The roasting-spice scent that had greeted him at the door was real, and it came from a single gnarled bush growing in the deepest, hottest part of the canyon, hung with small black seed-pods that gave off that rich dark aroma as they baked in the triple sun. Ainen crushed one out of pure habit, to smell it properly, and where the oil of it touched the red rock the stone hissed and pitted and dissolved. He stood very still and looked at the ruined patch of stone and then at the pale creature’s tracks, which he now realized never once came within a hundred paces of this bush, and something in him that had spent a lifetime reading flavors clicked satisfyingly into place.
"There you are," he said softly. "You have been avoiding the seasoning."
He could not fabricate and he could not enchant, but he could prepare, and that was a craft all its own. He gathered the black pods and he worked their oil with the care of a man reducing a sauce, cooking it down over three days until it was thick and terrible and would eat through anything it touched but the pod’s own charred husk, and he coated a blade of husk-hard rock in it, and on the tenth day he stood in the open and let the pale thing come.

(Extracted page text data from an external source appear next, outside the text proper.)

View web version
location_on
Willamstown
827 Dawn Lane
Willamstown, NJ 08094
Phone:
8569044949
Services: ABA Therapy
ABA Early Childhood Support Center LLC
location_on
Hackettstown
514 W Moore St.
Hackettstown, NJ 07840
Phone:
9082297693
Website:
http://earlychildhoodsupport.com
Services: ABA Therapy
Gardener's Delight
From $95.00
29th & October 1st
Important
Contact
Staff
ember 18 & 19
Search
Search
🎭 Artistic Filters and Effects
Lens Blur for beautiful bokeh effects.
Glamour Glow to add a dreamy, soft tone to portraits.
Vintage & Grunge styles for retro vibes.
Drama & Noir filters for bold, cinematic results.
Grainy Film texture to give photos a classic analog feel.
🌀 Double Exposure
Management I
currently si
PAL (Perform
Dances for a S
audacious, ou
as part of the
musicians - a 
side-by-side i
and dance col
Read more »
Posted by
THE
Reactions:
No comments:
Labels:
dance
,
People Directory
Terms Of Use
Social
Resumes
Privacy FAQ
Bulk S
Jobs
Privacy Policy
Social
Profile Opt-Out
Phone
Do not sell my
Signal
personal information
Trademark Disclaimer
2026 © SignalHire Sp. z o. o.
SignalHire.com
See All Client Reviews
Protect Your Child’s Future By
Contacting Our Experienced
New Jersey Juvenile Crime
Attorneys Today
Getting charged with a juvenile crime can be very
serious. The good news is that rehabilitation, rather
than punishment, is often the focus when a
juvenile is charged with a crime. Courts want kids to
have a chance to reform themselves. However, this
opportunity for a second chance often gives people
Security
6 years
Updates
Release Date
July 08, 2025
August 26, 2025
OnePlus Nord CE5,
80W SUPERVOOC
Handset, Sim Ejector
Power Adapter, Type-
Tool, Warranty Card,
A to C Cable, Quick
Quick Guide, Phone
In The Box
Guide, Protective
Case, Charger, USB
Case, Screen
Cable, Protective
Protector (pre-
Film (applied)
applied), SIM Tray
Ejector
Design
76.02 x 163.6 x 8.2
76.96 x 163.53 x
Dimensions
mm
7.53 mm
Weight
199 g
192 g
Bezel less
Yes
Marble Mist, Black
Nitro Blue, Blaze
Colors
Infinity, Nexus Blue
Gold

It came fast, the way it always came, all chitin and appetite, and Ainen did not run. He let it reach him, let it open its jaws to take him whole, and he put the seasoned blade straight down its throat into the soft dark heart of it, and the creature that had been immune to everything the world could do to it discovered, in its final moment, the one flavor it could not survive.
It came apart in the red sand, hissing, dissolving, and Ainen sat down heavily on a warm rock and pressed a hand to his ruined shoulder and watched it go.
The three suns spelled it across the sky between them.
[1/100]
Ainen read it, and sighed, and let his head drop back against the rock.
"One hundred," he said, to nobody, to the heat, to the good dark smell still hanging on the wind. "The sane version of me picked an Epic."
Then he got up, because the seasoning would not gather itself, and went looking for the next one.